As delivered, the Boots Industries V2.5 delta-style 3D printer was barely usable:
- The glass build plate was warped.
- The wire based axis drive system was doomed to failure; the wire either broke over time or ran off the spool.
- The hot end was so-so; printing ABS was probably beyond it's capability.
- The heated bed was totally underpowered.
- The heated bed lives on a sheet of wood. Good grief.
- The bed alignment gadgets are plastic, and deforming over time.
- The extruder was both underpowered and tended towards slippage.
- The axis drive circuits were underpowered.
- The top deck was made of some sort of brittle acrylic sheet, which was very prone to breakage.
- The axis sliders were apparently intended to do a dry slide, which was only marginally functional.
Why keep on with something with so many things messed up?
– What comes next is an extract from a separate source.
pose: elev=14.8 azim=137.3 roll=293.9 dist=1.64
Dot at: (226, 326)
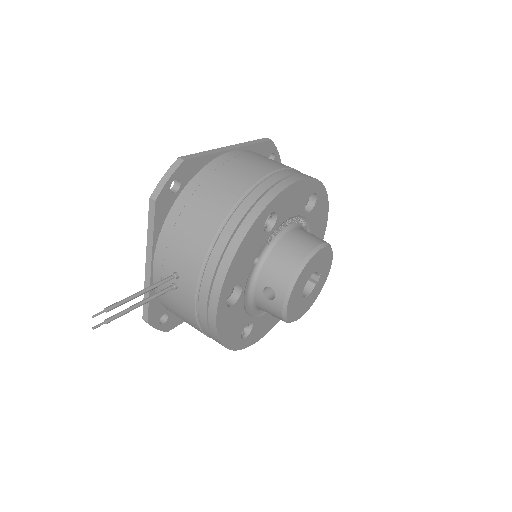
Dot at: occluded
Well:
- To build the machine I had in mind originally, it would have taken me at least a year of flailing about to build a prototype that worked as well as the V2.5 out of the box.
- There are many things that they did right with this machine.
- Everything I fixed was part of an education on how 3D printers work.
For starters, I'll concentrate on the 3D printed parts that I designed and built to repair and upgrade. If there's any interest I'll write up the rest of the work I've done, and am contemplating. I think it'll work to do this as log entries - haven't done this before so we'll see. :)
About the pictures and illustrations at the top - the first pic is of the machine as shipped. The illustrations are of the various designs I printed to do the upgrades and fixes.